(Collected data entries)
━━━━━━━━━━━━━━━━━━━━
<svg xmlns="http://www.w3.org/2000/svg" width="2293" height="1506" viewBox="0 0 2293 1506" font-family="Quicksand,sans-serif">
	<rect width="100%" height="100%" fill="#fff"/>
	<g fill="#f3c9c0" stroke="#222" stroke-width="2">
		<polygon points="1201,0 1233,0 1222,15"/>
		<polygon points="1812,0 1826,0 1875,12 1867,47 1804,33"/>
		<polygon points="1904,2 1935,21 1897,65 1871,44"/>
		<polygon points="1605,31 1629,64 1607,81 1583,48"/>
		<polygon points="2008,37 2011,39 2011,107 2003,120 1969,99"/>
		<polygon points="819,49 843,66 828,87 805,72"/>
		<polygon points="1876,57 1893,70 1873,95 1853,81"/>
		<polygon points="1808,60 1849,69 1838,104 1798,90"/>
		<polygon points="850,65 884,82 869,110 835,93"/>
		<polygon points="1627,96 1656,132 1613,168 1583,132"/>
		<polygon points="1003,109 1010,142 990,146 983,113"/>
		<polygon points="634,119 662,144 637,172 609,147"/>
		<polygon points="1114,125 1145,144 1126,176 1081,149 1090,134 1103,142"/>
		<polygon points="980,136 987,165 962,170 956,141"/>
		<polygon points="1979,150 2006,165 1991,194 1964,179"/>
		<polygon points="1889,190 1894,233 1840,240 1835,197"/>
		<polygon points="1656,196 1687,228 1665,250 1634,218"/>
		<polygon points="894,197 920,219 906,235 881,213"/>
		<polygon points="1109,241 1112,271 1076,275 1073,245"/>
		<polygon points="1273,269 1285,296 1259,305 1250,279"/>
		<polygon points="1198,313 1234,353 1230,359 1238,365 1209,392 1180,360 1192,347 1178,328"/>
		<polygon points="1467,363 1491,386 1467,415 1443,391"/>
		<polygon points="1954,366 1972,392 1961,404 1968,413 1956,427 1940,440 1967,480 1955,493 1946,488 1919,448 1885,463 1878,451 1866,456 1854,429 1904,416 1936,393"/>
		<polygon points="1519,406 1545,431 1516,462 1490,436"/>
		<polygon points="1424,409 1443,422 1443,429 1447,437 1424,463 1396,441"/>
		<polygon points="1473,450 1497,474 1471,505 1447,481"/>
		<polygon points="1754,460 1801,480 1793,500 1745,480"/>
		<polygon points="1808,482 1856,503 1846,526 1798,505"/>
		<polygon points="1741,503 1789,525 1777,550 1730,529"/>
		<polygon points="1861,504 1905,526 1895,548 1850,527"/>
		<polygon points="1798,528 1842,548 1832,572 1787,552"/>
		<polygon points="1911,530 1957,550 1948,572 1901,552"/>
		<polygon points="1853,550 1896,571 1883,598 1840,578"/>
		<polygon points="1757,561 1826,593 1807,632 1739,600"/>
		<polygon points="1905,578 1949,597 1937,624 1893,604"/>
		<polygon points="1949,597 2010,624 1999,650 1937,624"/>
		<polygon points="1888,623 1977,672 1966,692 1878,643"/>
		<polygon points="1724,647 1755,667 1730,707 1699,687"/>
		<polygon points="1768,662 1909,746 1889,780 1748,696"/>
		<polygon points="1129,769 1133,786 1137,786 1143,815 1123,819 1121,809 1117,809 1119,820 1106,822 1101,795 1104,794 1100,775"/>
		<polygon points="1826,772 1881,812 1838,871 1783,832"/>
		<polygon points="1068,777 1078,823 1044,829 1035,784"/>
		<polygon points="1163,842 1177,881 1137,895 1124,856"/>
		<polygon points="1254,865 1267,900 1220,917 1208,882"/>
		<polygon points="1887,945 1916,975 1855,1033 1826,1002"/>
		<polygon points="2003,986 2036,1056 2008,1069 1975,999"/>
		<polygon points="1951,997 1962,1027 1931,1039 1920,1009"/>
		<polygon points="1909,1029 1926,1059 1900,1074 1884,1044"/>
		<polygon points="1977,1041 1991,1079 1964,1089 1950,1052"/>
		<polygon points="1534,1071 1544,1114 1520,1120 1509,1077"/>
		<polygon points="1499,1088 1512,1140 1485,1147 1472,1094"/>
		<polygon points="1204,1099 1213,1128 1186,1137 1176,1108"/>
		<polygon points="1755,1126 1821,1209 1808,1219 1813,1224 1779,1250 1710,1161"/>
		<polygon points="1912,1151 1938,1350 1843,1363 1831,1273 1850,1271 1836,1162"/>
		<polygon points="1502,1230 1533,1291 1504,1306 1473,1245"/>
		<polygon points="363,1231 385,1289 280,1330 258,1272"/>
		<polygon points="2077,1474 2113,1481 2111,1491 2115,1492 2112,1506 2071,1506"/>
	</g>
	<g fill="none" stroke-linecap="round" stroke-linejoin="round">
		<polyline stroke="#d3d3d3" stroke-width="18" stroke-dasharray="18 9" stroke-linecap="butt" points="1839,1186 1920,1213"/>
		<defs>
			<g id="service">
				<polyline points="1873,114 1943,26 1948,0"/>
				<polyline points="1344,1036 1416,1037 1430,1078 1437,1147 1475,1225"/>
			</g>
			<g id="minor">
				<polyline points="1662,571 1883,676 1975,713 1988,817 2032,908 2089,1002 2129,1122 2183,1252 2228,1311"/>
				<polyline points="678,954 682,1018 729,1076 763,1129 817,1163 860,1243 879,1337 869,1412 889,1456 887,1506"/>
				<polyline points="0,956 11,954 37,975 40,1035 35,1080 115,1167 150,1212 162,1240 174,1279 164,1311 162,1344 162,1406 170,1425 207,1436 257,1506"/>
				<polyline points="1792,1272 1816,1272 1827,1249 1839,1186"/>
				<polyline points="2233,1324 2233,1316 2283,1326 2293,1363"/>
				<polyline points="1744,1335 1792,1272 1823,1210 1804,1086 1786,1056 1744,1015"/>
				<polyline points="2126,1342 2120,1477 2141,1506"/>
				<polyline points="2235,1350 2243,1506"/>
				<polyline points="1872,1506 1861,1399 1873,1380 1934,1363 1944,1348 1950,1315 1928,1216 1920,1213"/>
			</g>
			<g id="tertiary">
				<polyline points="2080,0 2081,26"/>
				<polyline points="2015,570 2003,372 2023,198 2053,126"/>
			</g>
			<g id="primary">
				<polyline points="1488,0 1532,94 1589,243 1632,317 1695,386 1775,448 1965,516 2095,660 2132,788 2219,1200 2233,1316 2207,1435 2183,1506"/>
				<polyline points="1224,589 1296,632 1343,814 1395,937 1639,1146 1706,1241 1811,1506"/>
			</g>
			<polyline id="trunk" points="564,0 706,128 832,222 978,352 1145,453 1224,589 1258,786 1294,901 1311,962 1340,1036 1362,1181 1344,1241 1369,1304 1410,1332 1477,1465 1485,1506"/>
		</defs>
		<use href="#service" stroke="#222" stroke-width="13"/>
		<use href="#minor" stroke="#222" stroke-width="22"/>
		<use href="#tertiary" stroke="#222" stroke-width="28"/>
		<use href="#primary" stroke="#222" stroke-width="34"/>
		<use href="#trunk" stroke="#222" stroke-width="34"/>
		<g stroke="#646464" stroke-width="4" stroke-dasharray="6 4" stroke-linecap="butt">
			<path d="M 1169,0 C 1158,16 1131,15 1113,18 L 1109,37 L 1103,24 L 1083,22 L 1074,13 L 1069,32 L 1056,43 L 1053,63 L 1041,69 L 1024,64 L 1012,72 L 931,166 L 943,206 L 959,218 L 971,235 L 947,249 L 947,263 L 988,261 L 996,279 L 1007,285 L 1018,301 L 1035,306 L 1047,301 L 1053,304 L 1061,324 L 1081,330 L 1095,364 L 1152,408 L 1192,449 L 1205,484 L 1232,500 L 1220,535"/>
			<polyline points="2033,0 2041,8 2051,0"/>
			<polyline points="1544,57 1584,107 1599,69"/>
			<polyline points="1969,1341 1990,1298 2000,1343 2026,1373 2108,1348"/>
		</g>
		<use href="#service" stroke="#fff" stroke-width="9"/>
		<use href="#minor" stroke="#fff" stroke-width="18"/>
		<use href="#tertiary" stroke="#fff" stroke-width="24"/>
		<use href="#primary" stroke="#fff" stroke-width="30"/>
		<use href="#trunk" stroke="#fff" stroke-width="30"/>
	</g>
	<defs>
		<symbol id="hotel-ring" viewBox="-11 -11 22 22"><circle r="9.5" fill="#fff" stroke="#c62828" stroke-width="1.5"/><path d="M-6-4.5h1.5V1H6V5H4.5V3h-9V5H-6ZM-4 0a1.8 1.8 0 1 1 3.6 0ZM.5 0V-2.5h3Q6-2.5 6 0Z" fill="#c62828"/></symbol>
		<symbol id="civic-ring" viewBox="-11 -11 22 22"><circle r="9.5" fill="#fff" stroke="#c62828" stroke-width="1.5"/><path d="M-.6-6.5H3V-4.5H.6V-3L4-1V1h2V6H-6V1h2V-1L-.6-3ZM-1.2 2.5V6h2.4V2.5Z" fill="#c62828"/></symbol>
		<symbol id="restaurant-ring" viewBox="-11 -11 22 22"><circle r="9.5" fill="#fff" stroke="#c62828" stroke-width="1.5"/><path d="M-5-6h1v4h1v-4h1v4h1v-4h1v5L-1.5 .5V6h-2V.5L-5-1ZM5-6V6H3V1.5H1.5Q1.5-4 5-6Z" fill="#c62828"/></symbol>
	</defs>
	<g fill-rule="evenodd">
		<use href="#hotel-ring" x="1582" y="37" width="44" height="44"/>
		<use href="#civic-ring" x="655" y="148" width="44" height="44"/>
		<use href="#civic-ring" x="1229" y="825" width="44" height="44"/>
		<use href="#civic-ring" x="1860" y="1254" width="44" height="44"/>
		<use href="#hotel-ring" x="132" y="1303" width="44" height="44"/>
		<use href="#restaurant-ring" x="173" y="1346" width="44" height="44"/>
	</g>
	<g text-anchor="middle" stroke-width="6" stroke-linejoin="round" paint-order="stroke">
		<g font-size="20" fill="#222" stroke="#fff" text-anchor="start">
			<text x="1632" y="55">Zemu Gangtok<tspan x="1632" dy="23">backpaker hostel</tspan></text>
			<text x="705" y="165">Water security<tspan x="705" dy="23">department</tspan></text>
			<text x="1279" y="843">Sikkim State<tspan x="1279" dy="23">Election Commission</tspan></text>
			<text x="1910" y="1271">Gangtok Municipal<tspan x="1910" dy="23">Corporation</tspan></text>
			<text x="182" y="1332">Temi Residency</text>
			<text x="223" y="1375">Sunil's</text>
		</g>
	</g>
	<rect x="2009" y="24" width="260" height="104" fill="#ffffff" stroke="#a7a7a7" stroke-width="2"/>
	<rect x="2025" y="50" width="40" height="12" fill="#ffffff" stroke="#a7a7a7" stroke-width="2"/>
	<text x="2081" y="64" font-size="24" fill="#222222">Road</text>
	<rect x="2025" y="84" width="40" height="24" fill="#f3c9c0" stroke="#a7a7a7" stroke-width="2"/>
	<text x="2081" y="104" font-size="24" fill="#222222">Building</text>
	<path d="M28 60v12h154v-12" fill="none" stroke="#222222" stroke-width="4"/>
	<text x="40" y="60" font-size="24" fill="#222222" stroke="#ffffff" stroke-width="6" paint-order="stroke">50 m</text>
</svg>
━━━━━━━━━━━━━━━━━━━━
Activity:
Every line above holding the string "linejoin" should be listed.

Answer area:
	<g fill="none" stroke-linecap="round" stroke-linejoin="round">
	<g text-anchor="middle" stroke-width="6" stroke-linejoin="round" paint-order="stroke">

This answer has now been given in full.